The vibrating part of my dildo broke, now I have to rely on gyration.
her vagina looked like a handful of raisins.
I think that i just found proof that harry and ginny had sex
This just in: I met a girl who does the phone sex phone lines, and shes' 5'4" 320. I'll never get a hardon again through a phone.
23 Crazy Psychological Tricks You Have To Try on Someone RIGHT NOW
He tried to carry her to her room after she passed out, but when he picked her up she came back to, saw him, screamed rape and pulled out her vuvuzela app and blasting it like a rape whistle.
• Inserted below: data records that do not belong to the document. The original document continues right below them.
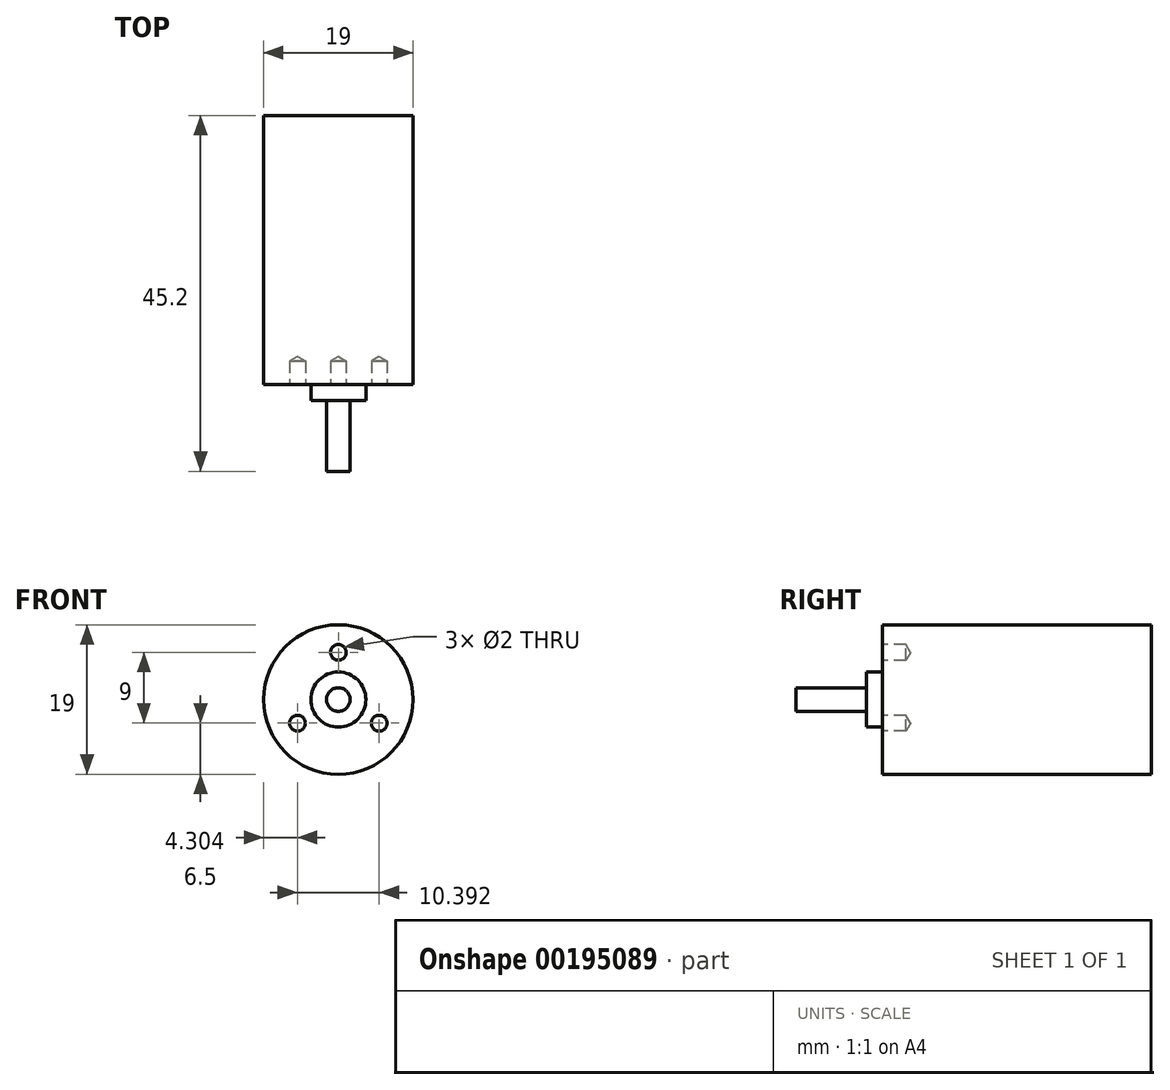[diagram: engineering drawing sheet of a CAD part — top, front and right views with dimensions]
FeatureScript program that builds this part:
annotation { "Feature Type Name" : "Feature", "Feature Type Description" : "" }
export const myFeature = defineFeature(function(context is Context, id is Id, definition is map)
    precondition{}
    {
        {
            var Q0;
            Q0=qCreatedBy(makeId("Front.planeOp"),FACE);
            var sketch = newSketch(context, id + "F0", { "sketchPlane" : qUnion([Q0])});
            skCircle(sketch, "E0", {"center": v(0, 0) * mm, "radius": 9.5 * mm});
            skSolve(sketch);
        }
        {
            var Q0;
            Q0=makeQuery(id+"F0.imprint","IMPRINT",FACE,{"disambiguationData":[TD([[makeQuery(id+"F0.imprint","IMPRINT",EDGE,{"derivedFrom":sQuery(id+"F0.wireOp",EDGE,"E0")}),1.0]])]});
            extrude(context, id + "F1", {"entities" : qUnion([Q0]), "depth" : 34.2 * mm});
        }
        {
            var Q0;
            Q0=makeQuery(id+"F1.opExtrude","CAP_FACE",FACE,{"disambiguationData":[OSD([sQuery(id+"F0.wireOp",EDGE,"E0")])],"isStart":false});
            var sketch = newSketch(context, id + "F2", { "sketchPlane" : qUnion([Q0])});
            skCircle(sketch, "E1", {"center": v(0, 0) * mm, "radius": 3.5 * mm});
            skSolve(sketch);
        }
        {
            var Q0;
            Q0=makeQuery(id+"F2.imprint","IMPRINT",FACE,{"disambiguationData":[TD([[makeQuery(id+"F2.imprint","IMPRINT",EDGE,{"derivedFrom":sQuery(id+"F2.wireOp",EDGE,"E1")}),1.0]])]});
            extrude(context, id + "F3", {"entities" : qUnion([Q0]), "operationType" : NewBodyOperationType.ADD, "depth" : 2 * mm});
        }
        {
            var Q0;
            Q0=makeQuery(id+"F3.opExtrude","CAP_FACE",FACE,{"disambiguationData":[OSD([sQuery(id+"F2.wireOp",EDGE,"E1")])],"isStart":false});
            var sketch = newSketch(context, id + "F4", { "sketchPlane" : qUnion([Q0])});
            skCircle(sketch, "E2", {"center": v(0, 0) * mm, "radius": 1.5 * mm});
            skSolve(sketch);
        }
        {
            var Q0;
            Q0=makeQuery(id+"F4.imprint","IMPRINT",FACE,{"disambiguationData":[TD([[makeQuery(id+"F4.imprint","IMPRINT",EDGE,{"derivedFrom":sQuery(id+"F4.wireOp",EDGE,"E2")}),1.0]])]});
            extrude(context, id + "F5", {"entities" : qUnion([Q0]), "operationType" : NewBodyOperationType.ADD, "depth" : 9 * mm});
        }
        {
            var Q0;
            Q0=makeQuery(id+"F1.opExtrude","CAP_FACE",FACE,{"disambiguationData":[OSD([sQuery(id+"F0.wireOp",EDGE,"E0")])],"isStart":false});
            var sketch = newSketch(context, id + "F6", { "sketchPlane" : qUnion([Q0])});
            skLineSegment(sketch, "E3", {"start": v(0, 0) * mm, "end": v(0, 17.1) * mm, "construction": true});
            skLineSegment(sketch, "E4", {"start": v(0, 0) * mm, "end": v(16.07, -9.28) * mm});
            skLineSegment(sketch, "E5", {"start": v(16.07, -9.28) * mm, "end": v(0, 0) * mm, "construction": true});
            skLineSegment(sketch, "E6", {"start": v(0, 0) * mm, "end": v(-14.6, -8.43) * mm, "construction": true});
            skCircle(sketch, "E7", {"center": v(0, 0) * mm, "radius": 6 * mm, "construction": true});
            skPoint(sketch, "E8", {"position": v(0, 6) * mm});
            skPoint(sketch, "E9", {"position": v(5.2, -3) * mm});
            skPoint(sketch, "E10", {"position": v(-5.2, -3) * mm});
            skSolve(sketch);
        }
        {
            var Q0;
            Q0=sQuery(id+"F6.wireOp",VERTEX,"E8");
            var Q1;
            Q1=sQuery(id+"F6.wireOp",VERTEX,"E10");
            var Q2;
            Q2=sQuery(id+"F6.wireOp",VERTEX,"E9");
            var Q3;
            Q3=makeQuery(id+"F1.opExtrude","SWEPT_BODY",BODY,{"disambiguationData":[OSD([sQuery(id+"F0.wireOp",EDGE,"E0")])]});
            hole(context, id + "F7", {"style" : HoleStyle.SIMPLE, "endStyle" : HoleEndStyle.BLIND, "standardTappedOrClearance" : lookupTablePath({ "standard" : "ISO", "size" : "2", "type" : "Drilled" }), "standardBlindInLast" : lookupTablePath({ "standard" : "ISO", "size" : "2", "type" : "Drilled" }), "holeDiameter" : 2 * mm, "holeDepth" : 3 * mm, "locations" : qUnion([Q0, Q1, Q2]), "scope" : qUnion([Q3])});
        }
    });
I didnt realize we were having a competition in poor decision making skills
how else could I explain the last few years
Making and watching you take a mixed shot with vodka, chocolate syrup, tobasco sauce, cranberry juice, and sundried tomato juice wasnt the highlite of my night. Hearing you puking from downstairs was.
I got a handjob to the OC theme song. It was like going back in time 7 years.
when you tell me you got me a birthday present, I have to assume it will show up in a drug test.
These 25 People Forgave their Significant Others for Saying Stupid Things
Oh my god. I'm sorry if i peed on you last nite. I am truly disgusting
It's like I opened a door and behind it lay mythical creatures sprinklin fairy dust upon the land leading me to a pot of gold. And that gold is some delicious cock.
I think i should wear mittens next time we have sex.
Don't I can pass these orgasm blushes off as sunburn for much longer...
It would be awesome if I knew whose teeth these were in my pocket
Sometimes you have a glimmer of a heart and then I immediately remember you are dead inside.